Monday, March 10, 2008

Good Timing


(PICTURE: Eva and me on The Bund)

About a week before I left the states I received a text message from one of my favorite fellow Orange Alumni--Lene Dahl. Without a doubt Lene was the smartest person I met at Syracuse. Technically, even if she wasn't, she came across that way with her slight Dutch accent. For anyone who has traveled in Europe, it's a fact that Europeans just sound smarter than us. I'd trust a five year old with a British accent over my own brother any day of the week in a trivia contest. Lene's text was something like, "What are you up to?" I naturally replied, "Moving to Vietnam in a couple days." After a few back and forth texts, I told Lene about my travel plans and she mentioned that her cousin lived in Shanghai and her sister was living in Cambodia. Always one for meeting a local whenever I travel (AKA mooching off a stranger), I got their emails and introduced myself. The next morning I received an email back from Lene's cousin Eva. Before I knew it I had an invitation to sleep in her extra bedroom--an opportunity I could never turn down.

To use the lexicon of a seventh grade girl, Eva has been the "hostest with the mostest." I told Eva that I cared about two things: eating and eating some more. Eva assured me this was her speciality and she has proven it meal after meal since my arrival. Eva is half Chinese and half Dutch (Just like Lene) and speaks fluent Cantonese. After eleven days of traveling with hand gestures and a vocabulary consisting of "hello" and "thank you" it has been amazing to be shown around by someone who speaks the language and looks like a local. I immediately knew things were going to be different in Shanghai when we walked up to a local street vendor selling buns. Eva asked for one pork and one vegetable bun. I took out 10RMB to pay. Eva told me it was just 2RMB. 2RMB!!! That's like thirty cents. This same culinary purchase anywhere else during my travels would have cost me at least 10RMB--the foreigner price.

Shanghai isn't a city with much to see. This is a place of business and not a place of sights. There are a few museums and major walking streets but nothing that jumps out at you and says, "this is China." Well except for the millions of Chinese people and all the signs. But besides that I feel like I'm just in New York's China Town...if China Town grew exponentially in size and had no seeming driving laws. That said, I'm loving it here. Eva and I have literally just walked around the city and eaten at every turn. We ate wonderful Cantonese food the first night I was here with the highlight being my first taste of jellyfish. Eva said that many foreigners don't like the crunchiness of jellyfish--but I'm not a typical foreigner. I devoured half a plate that was supposed to be split between four of us. Whoops.

The other thing I've been doing a lot of in Shanghai is playing backgammon. Between Dad and I playing two days before I left Jersey, and having played four hours on the Cathay Pacific flight to Hong Kong, I consider myself one of the greatest backgammon players in the world. After letting Eva win our first two games and having her brag about how great she was in backgammon, I introduced the betting dice.

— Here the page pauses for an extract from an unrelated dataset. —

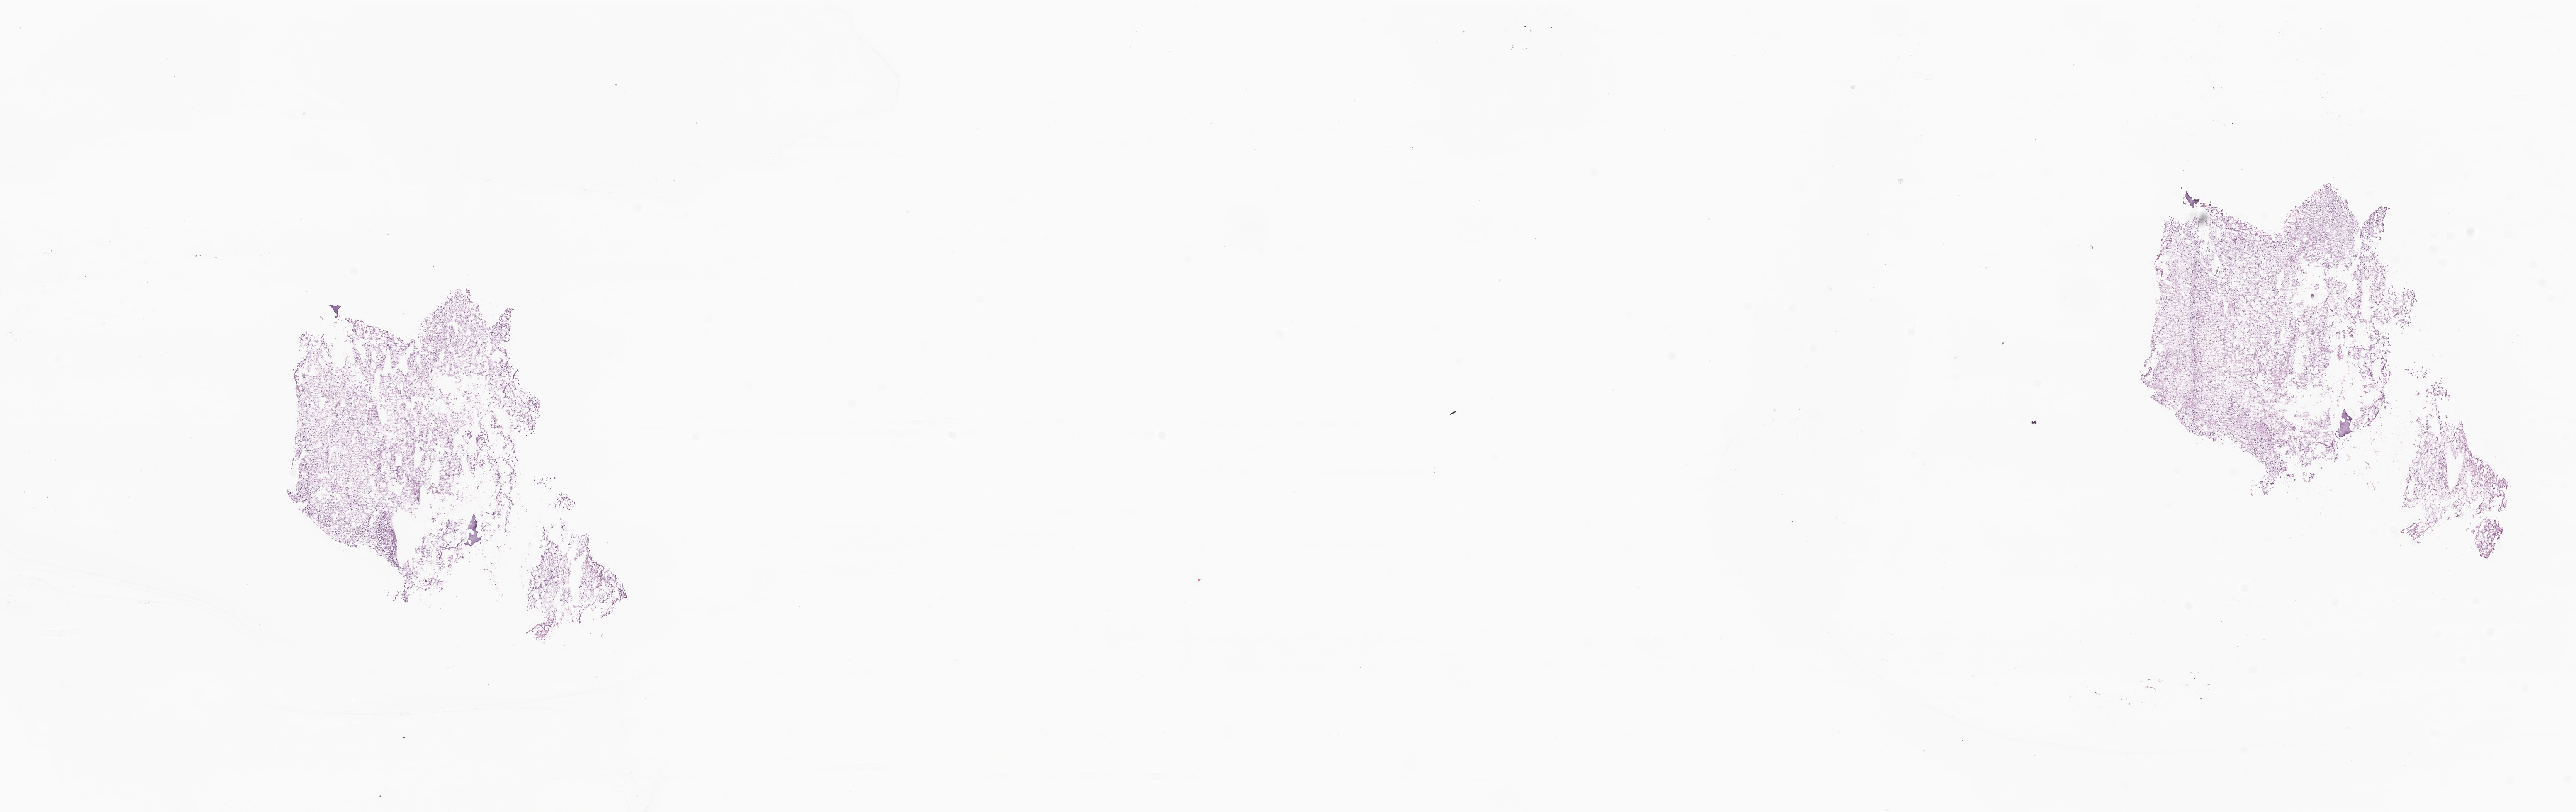
Haematoxylin and eosin whole-slide image of tumor tissue from the cerebellum — whole scanned area (about 28.1 x 8.9 mm) shown as a low-resolution overview; frozen section (OCT-embedded). Patient: female, age 49 months (4 years 1 month).
Recorded diagnosis: Pilocytic astrocytoma.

Five games later she owed me 39 beers.

Today I'm off to meet some friends I met at The Great Wall who happen to be in Shanghai today. After that I'm headed to the fabric district to pick up two shirts I had made (I decided wearing the same green safari shirt was starting to look disgusting in all my pictures...so I had a black and white one made just like it). Following that I'll be headed to a local massage parlor to get a rub down by a blind man who I was told "works magic." It's tough work traveling and I deserve a little R&R today.